In a similar way, gifts made to Driver B from other third parties like generous hospitals or kind hearted doctors will similarly not be deducted from the amount demanded of Driver A under the law.

Previously negotiated rate discounts

While the collateral source rule is still very much in effect today, its application has been somewhat limited by recent court decisions; particularly with respect to the discounted rates many insurance carriers negotiate with medical providers as part of their in-network coverage agreements. Under these agreements, an insurance company and a hospital, for example, might agree that any patient covered under a policy written by the insurance company, who seeks treatment at the hospital, will only be liable for 50% of the billed rates. In other words, if Driver B were to visit this in-network hospital he would be charged only $500, instead of the usual $1,000, for the same broken leg, with the insurance company paying $400 and Driver B left with an only $100 out of pocket expense.

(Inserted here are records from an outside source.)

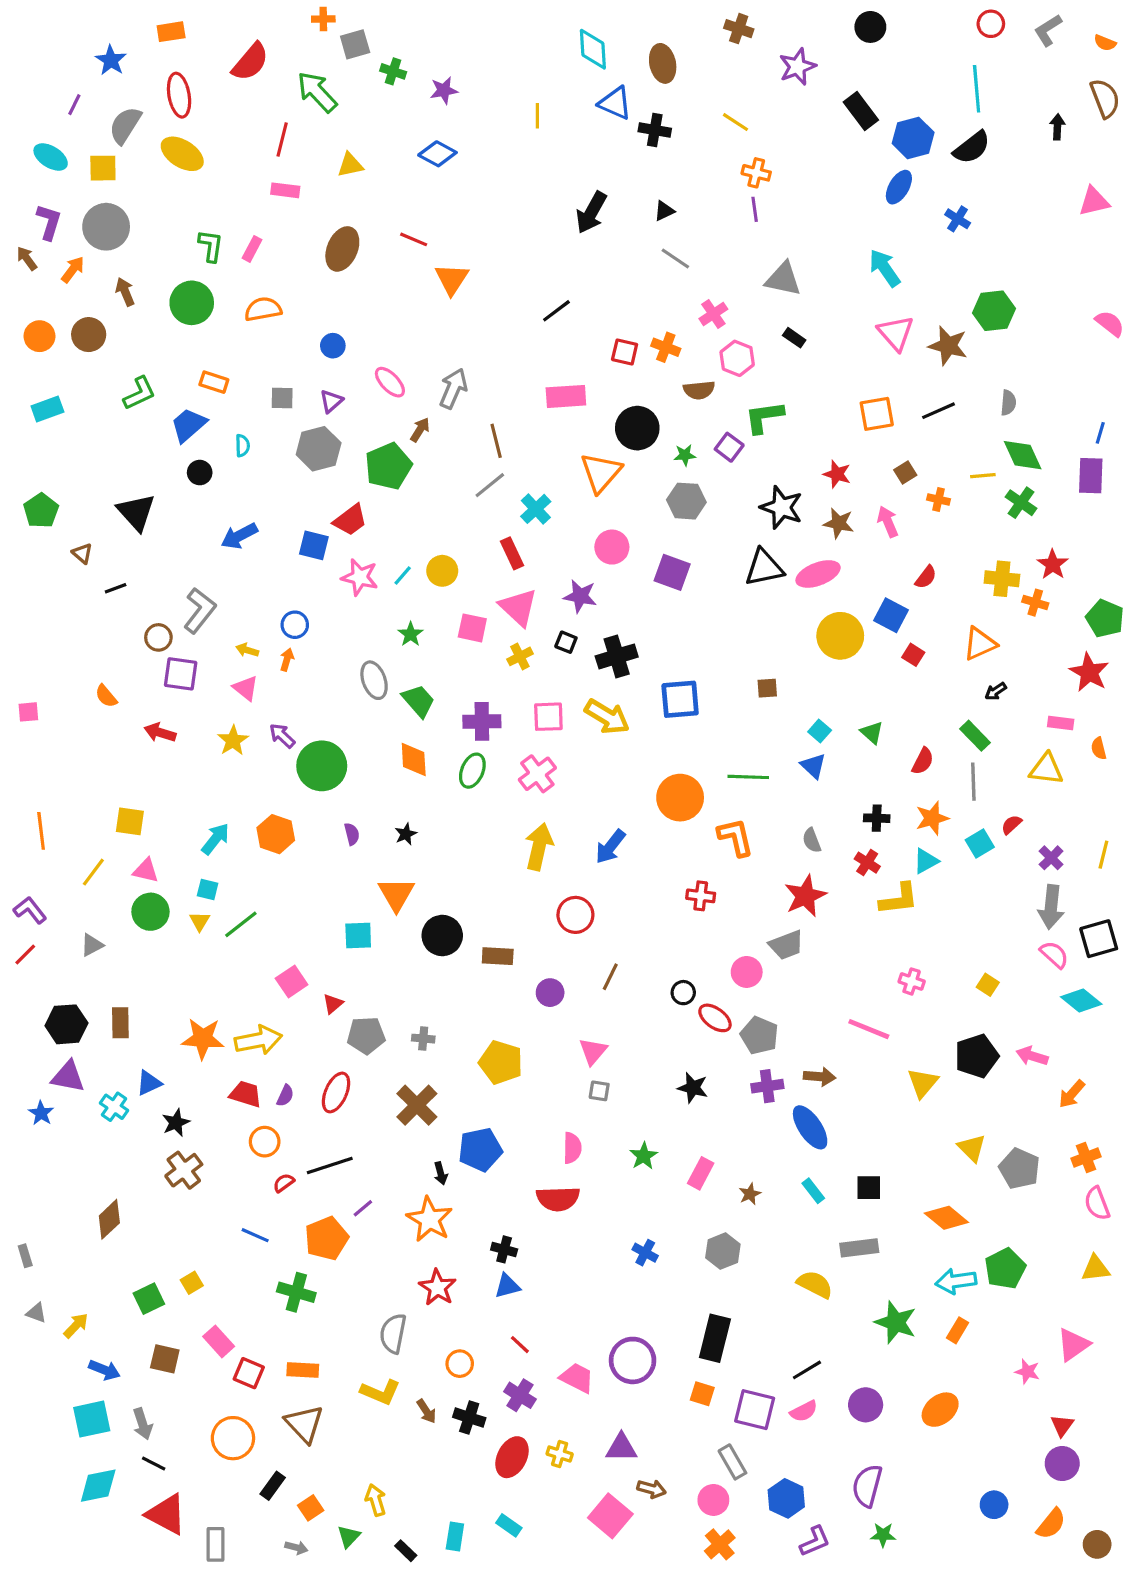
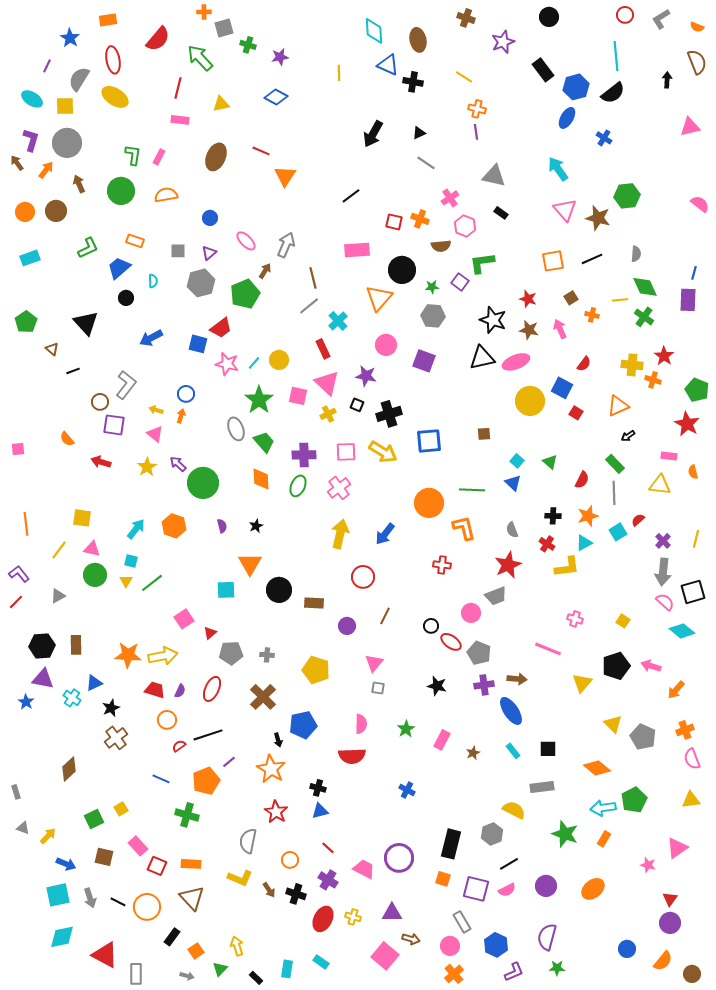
green star: (411, 634) -> (259, 400), size x1.8
gray hexagon: (723, 1251) -> (492, 834), moved
black line: (154, 1464) -> (118, 902), moved

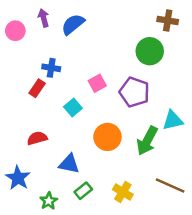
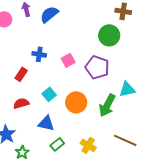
blue cross: (51, 68) -> (39, 54), moved
red rectangle: (37, 88) -> (21, 74), moved
cyan square: (73, 108) -> (49, 94), moved
green star: (49, 201) -> (22, 152), moved

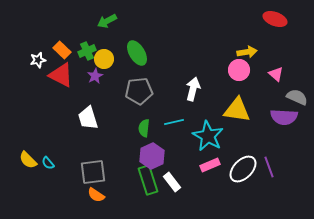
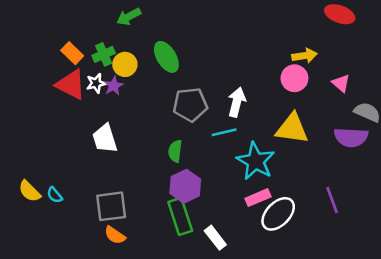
white star: (38, 60) -> (96, 83), moved
gray pentagon: (139, 91) -> (190, 105), moved
cyan line: (174, 122) -> (224, 132), moved
white ellipse: (243, 169) -> (278, 214), moved
white rectangle: (172, 182) -> (215, 238), moved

In several recent cases, the parties have argued that this type of discount should be treated the same as the earlier collateral source example we gave and therefore that Driver A should still be liable for the full $1000 the hospital would “normally” charge. However, California courts have not seen things this way. Several courts have decided that because the negotiated discount was arranged prior to the injury in question, and is not specifically related to the provision of care to Driver B, neither Driver B nor anyone else would, ever have to pay the full $1000 and therefore that the real value of treatment was at most the $500 negotiated rate. In short, because Driver B’s insurance company had the foresight to negotiate a lower rate for patients it insured, Driver A now gets to pay less for causing the same injury.

What does all this mean?

While the details are complex and filled with legalize and healthcare economics math, the outcome has real consequences for everyday patients. The bottom line is that if you are injured in an accident, your best bet is to seek immediate legal help; we understand the law in regards to evaluating the real damages that you have incurred.

An experienced personal injury attorney can help you to understand specifically how the various laws are likely to impact your particular case which might impact your later legal strategy. Ultimately, a good attorney can help to make sure that you are fully compensated for your injury whatever the circumstance under which your medical bills are paid.